Wednesday, November 23, 2005


thanksgiving
...my mom, dad, sisters, brothers-in-law and all of my mom's grandchildren had a celebration feast together last sunday. it was nice to all be together. my mom started chemotherapy on monday and we are praying that it strengthens her lungs quickly as she has started to experience more pain and anxiety. thanksgiving is a time to reflect and this year i am thankful for every hour and every day that i have with my mom. she has made a profound and lasting impression on my life and that of my husband and children---and not every woman can say that about her mother! i pray that God would give her a peace that she has never experienced, if just for one day on this earth, this thanksgiving.

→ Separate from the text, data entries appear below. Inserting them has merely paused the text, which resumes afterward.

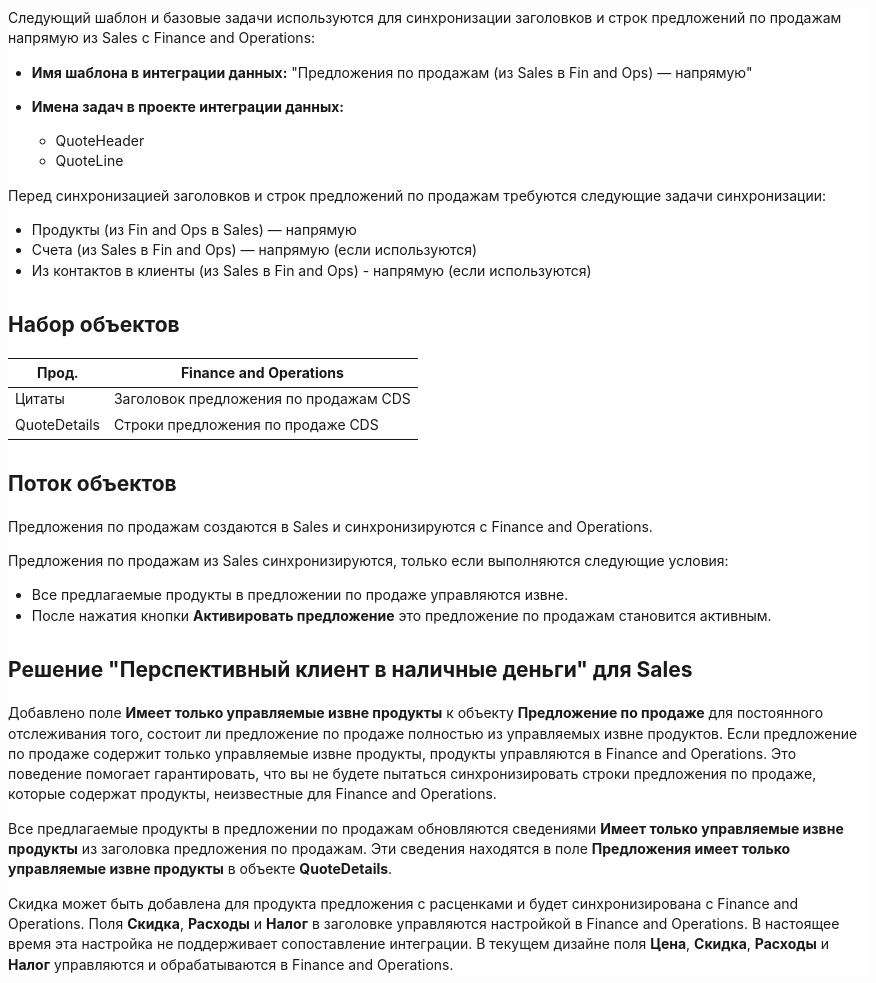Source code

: Следующий шаблон и базовые задачи используются для синхронизации заголовков и строк предложений по продажам напрямую из Sales с Finance and Operations:

- **Имя шаблона в интеграции данных:** "Предложения по продажам (из Sales в Fin and Ops) — напрямую"
- **Имена задач в проекте интеграции данных:**

    - QuoteHeader
    - QuoteLine

Перед синхронизацией заголовков и строк предложений по продажам требуются следующие задачи синхронизации:

- Продукты (из Fin and Ops в Sales) — напрямую
- Счета (из Sales в Fin and Ops) — напрямую (если используются)
- Из контактов в клиенты (из Sales в Fin and Ops) - напрямую (если используются)

## <a name="entity-set"></a>Набор объектов

| Прод.        | Finance and Operations     |
|--------------|----------------------------|
| Цитаты       | Заголовок предложения по продажам CDS |
| QuoteDetails | Строки предложения по продаже CDS  |

## <a name="entity-flow"></a>Поток объектов

Предложения по продажам создаются в Sales и синхронизируются с Finance and Operations.

Предложения по продажам из Sales синхронизируются, только если выполняются следующие условия:

- Все предлагаемые продукты в предложении по продаже управляются извне.
- После нажатия кнопки **Активировать предложение** это предложение по продажам становится активным.

## <a name="prospect-to-cash-solution-for-sales"></a>Решение "Перспективный клиент в наличные деньги" для Sales

Добавлено поле **Имеет только управляемые извне продукты** к объекту **Предложение по продаже** для постоянного отслеживания того, состоит ли предложение по продаже полностью из управляемых извне продуктов. Если предложение по продаже содержит только управляемые извне продукты, продукты управляются в Finance and Operations. Это поведение помогает гарантировать, что вы не будете пытаться синхронизировать строки предложения по продаже, которые содержат продукты, неизвестные для Finance and Operations.

Все предлагаемые продукты в предложении по продажам обновляются сведениями **Имеет только управляемые извне продукты** из заголовка предложения по продажам. Эти сведения находятся в поле **Предложения имеет только управляемые извне продукты** в объекте **QuoteDetails**.

Скидка может быть добавлена для продукта предложения с расценками и будет синхронизирована с Finance and Operations. Поля **Скидка**, **Расходы** и **Налог** в заголовке управляются настройкой в Finance and Operations. В настоящее время эта настройка не поддерживает сопоставление интеграции. В текущем дизайне поля **Цена**, **Скидка**, **Расходы** и **Налог** управляются и обрабатываются в Finance and Operations.
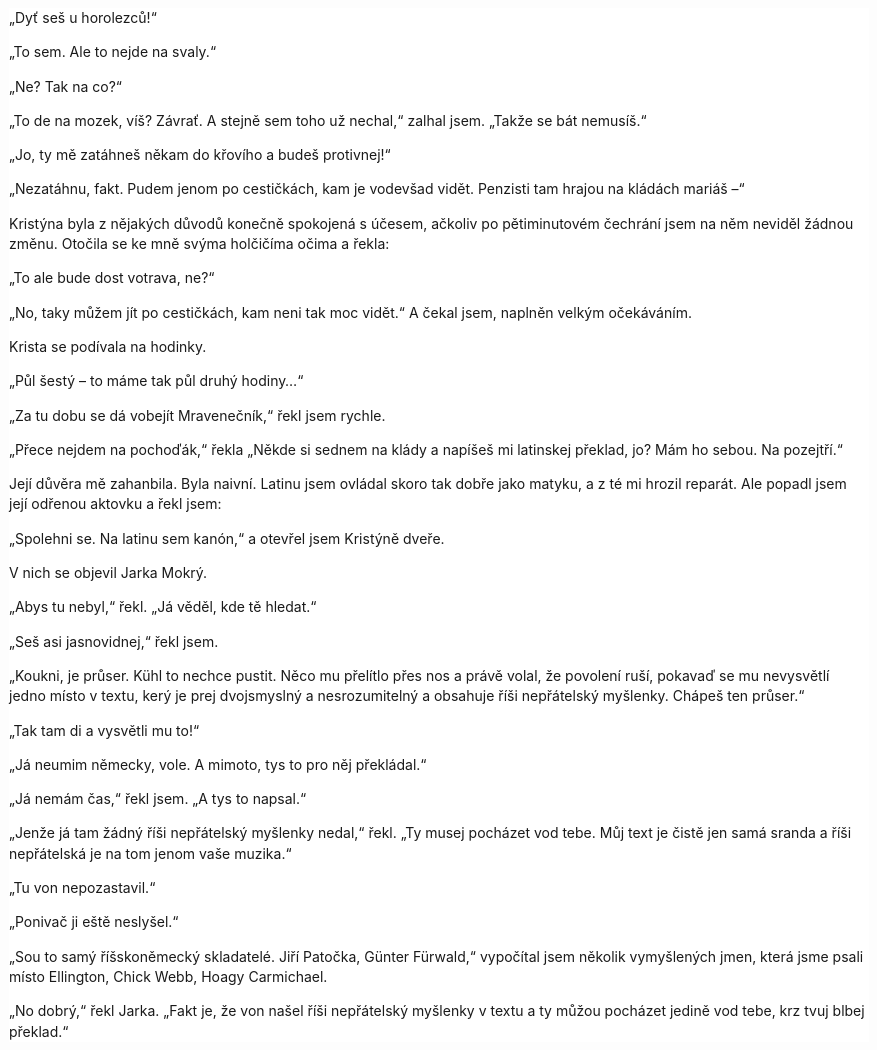 „Dyť seš u horolezců!“

„To sem. Ale to nejde na svaly.“

„Ne? Tak na co?“

„To de na mozek, víš? Závrať. A stejně sem toho už nechal,“ zalhal jsem. „Takže se bát nemusíš.“

„Jo, ty mě zatáhneš někam do křovího a budeš protivnej!“

„Nezatáhnu, fakt. Pudem jenom po cestičkách, kam je vodevšad vidět. Penzisti tam hrajou na kládách mariáš –“

Kristýna byla z nějakých důvodů konečně spokojená s účesem, ačkoliv po pětiminutovém čechrání jsem na něm neviděl žádnou změnu. Otočila se ke mně svýma holčičíma očima a řekla:

„To ale bude dost votrava, ne?“

„No, taky můžem jít po cestičkách, kam neni tak moc vidět.“ A čekal jsem, naplněn velkým očekáváním.

Krista se podívala na hodinky.

„Půl šestý – to máme tak půl druhý hodiny…“

„Za tu dobu se dá vobejít Mravenečník,“ řekl jsem rychle.

„Přece nejdem na pochoďák,“ řekla „Někde si sednem na klády a napíšeš mi latinskej překlad, jo? Mám ho sebou. Na pozejtří.“

Její důvěra mě zahanbila. Byla naivní. Latinu jsem ovládal skoro tak dobře jako matyku, a z té mi hrozil reparát. Ale popadl jsem její odřenou aktovku a řekl jsem:

„Spolehni se. Na latinu sem kanón,“ a otevřel jsem Kristýně dveře.

V nich se objevil Jarka Mokrý.

„Abys tu nebyl,“ řekl. „Já věděl, kde tě hledat.“

„Seš asi jasnovidnej,“ řekl jsem.

„Koukni, je průser. Kühl to nechce pustit. Něco mu přelítlo přes nos a právě volal, že povolení ruší, pokavaď se mu nevysvětlí jedno místo v textu, kerý je prej dvojsmyslný a nesrozumitelný a obsahuje říši nepřátelský myšlenky. Chápeš ten průser.“

„Tak tam di a vysvětli mu to!“

„Já neumim německy, vole. A mimoto, tys to pro něj překládal.“

„Já nemám čas,“ řekl jsem. „A tys to napsal.“

„Jenže já tam žádný říši nepřátelský myšlenky nedal,“ řekl. „Ty musej pocházet vod tebe. Můj text je čistě jen samá sranda a říši nepřátelská je na tom jenom vaše muzika.“

„Tu von nepozastavil.“

„Ponivač ji eště neslyšel.“

„Sou to samý říšskoněmecký skladatelé. Jiří Patočka, Günter Fürwald,“ vypočítal jsem několik vymyšlených jmen, která jsme psali místo Ellington, Chick Webb, Hoagy Carmichael.

„No dobrý,“ řekl Jarka. „Fakt je, že von našel říši nepřátelský myšlenky v textu a ty můžou pocházet jedině vod tebe, krz tvuj blbej překlad.“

*this picture of my mom was taken 3 months ago at ella's 2nd birthday party*

Monday, November 14, 2005

"life after cancer"

my life has been on hold for the past several days as we all were waiting for tests, hearing news, praying to God for strength and healing, watching my mom struggle for each breath, watching my dad hurting inside not knowing how to save his high school sweetheart, tears were shed, countless hours spent on the phone to family and friends, and sleepless nights at the hospital. five short days after we found out my mom had cancer in her lungs, she ended up in the emergency room too weak to stand on her own and her blood pressure was dangerously high. day six: she began breathing treatments which are helping to keep her airways clear, my sister flew in from atlanta, mom had a brain MRI and a bone scan - both negative for cancer. day seven: she had a PET scan. day eight: the results to the PET scan were devastating, cancer was found in her colon, abdomen, liver, bladder, kidneys, both lungs, bronchial airways, exoskeleton (back), etc. the diagnosis was stage IV colon cancer that had metastasized throughout her body. the doctors inform myself and my two sisters that we, along with our children, are greatly at risk for colon cancer (now colon cancer is on both sides of our family tree & at young ages) and tells us what tests we should have and at what age. day nine: a colonoscopy was done and we are told that surgery is needed to take out a three inch leision of cancer. after getting different doctors opinions, my parents decide that surgery is too risky at this time because the cancer is surrounding her airways. the treatment plan is to start chemotherapy this week and hope that it will stop the growth of cancer and relieve her symptoms so that surgery will be an option two months from now. we took her home that afternoon will a huge list of medications and she rests peacefully in her own bed.

thank you to all my friends, near and far, for the prayers to our Father on our behalf and for letting me talk and cry for hours.

note: i realize this appears more as a medical log than a journal entry and although i have deep thoughts and emotions regarding my mom and other things in life - i needed to record last week's events in this way in order to sort out my thoughts.

Wednesday, November 02, 2005

all dressed up and no place to go

...last night i put on a new fall skirt and left the house with my husband for dinner & a movie. my dad called to say that he and my mom were driving up to prescott tonight. i just knew it was bad news since it was being delievered in person. i got off my cell phone just as the waitress asked if we were ready to order, and i began to sob. my mom had a difficult time as she shared with all three of her daughters and then her grandchildren that the mass in her right lung is a malignant tumor. CANCER: (clay's definition) isn't that pretty much the worst thing that could ever happen in your body? sadly i had to say that it is the worst thing that nana could have in her lungs, but we are going to try to find the medicine she needs to get rid of what is making her sick. my mind is all over the place--i am scared for what is to come, angry at every person who has ever smoked a cigarette (mom has NEVER-but the dr says the tumor looks like a smoker's), doing the "what if" scenrio, living my aunt and stacey's dad's lung cancer struggle and ultimately deaths all over again. my mom, as mother's do, is more worried about her children more than what lies ahead for her. it is a good thing that she raised three strong girls that understand how very much we are loved by our mother and our heavenly Father.